How Will My Employees Be Affected?
If you opt for a share sale, generally your employees’ contracts won’t be affected since their employer i.e., the company remains the same. If you opt for an asset sale, your employees’ contracts transfer automatically to your buyer. If your buyer is intending to change their employment terms after the completion of the sale, they are required to inform the employees and consult with them about the proposed changes before the completion goes through and that can result in delays in your sale.
What Are The Disadvantages And Advantages Of An Asset Sale For The Seller?
There are two key advantages of opting for an asset sale if you are selling your optical business:
- You will be typically required to provide fewer indemnities and warranties
- You can exclude assets that you don’t intend to transfer.
On the other hand, there are several disadvantages too:
- Transferring individual assets and contracts to the buyer could require third-party consent or additional registrations and that can take time and effort.

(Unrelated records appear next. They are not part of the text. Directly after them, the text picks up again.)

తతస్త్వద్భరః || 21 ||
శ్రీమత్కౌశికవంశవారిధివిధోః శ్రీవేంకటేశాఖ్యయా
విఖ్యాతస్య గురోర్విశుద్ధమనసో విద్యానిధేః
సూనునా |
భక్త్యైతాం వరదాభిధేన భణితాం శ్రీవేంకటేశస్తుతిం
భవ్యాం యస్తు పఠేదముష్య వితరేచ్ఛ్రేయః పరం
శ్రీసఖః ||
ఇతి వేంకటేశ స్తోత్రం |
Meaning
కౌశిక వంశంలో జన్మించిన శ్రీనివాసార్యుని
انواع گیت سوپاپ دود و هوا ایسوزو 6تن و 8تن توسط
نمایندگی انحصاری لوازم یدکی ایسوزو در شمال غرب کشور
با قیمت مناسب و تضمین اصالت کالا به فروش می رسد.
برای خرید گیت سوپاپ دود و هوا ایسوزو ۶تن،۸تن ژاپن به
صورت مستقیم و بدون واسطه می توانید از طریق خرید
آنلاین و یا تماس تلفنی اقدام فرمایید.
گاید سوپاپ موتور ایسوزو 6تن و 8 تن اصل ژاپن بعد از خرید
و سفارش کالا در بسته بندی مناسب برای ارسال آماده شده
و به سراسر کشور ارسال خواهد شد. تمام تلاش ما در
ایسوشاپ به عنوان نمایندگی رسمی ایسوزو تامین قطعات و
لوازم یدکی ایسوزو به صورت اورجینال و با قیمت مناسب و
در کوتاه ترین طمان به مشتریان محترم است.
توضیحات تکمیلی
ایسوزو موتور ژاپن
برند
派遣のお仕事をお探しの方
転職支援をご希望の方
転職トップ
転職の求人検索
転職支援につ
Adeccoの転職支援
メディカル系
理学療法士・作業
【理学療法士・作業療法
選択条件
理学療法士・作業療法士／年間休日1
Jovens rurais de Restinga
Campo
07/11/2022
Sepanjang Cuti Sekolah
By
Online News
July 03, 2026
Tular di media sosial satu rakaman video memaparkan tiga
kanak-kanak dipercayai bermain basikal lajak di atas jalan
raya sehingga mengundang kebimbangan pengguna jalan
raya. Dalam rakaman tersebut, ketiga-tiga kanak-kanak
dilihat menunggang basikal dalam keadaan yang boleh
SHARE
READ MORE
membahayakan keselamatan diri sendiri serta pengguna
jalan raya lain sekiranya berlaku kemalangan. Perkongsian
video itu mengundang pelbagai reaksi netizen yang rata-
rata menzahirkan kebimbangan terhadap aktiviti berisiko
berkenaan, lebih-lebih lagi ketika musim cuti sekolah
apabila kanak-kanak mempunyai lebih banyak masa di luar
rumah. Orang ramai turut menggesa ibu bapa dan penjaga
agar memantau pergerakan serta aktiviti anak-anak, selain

- You must obtain releases of security interests that affect the business assets from your financier before completion.
- Generally, you will retain business liabilities.
What Are The Disadvantages And Advantages Of A Share Sale For The Seller?
The advantages of a share sale for sellers include:
- Better overall returns if tax concessions access is included in the transaction.
- Supplier, employment, and client contracts stay within the business so there is less risk and effort.
On the downside, there are some disadvantages to consider too:
- You may need to supply extensive indemnities and warranties, potentially for a long period.
- Some of your purchase price might have to be held on trust.
- You may have to comply with restrictions on third party share transfers.
Taking professional advice is imperative in order to determine whether a share or asset sale is the right choice for your optical business.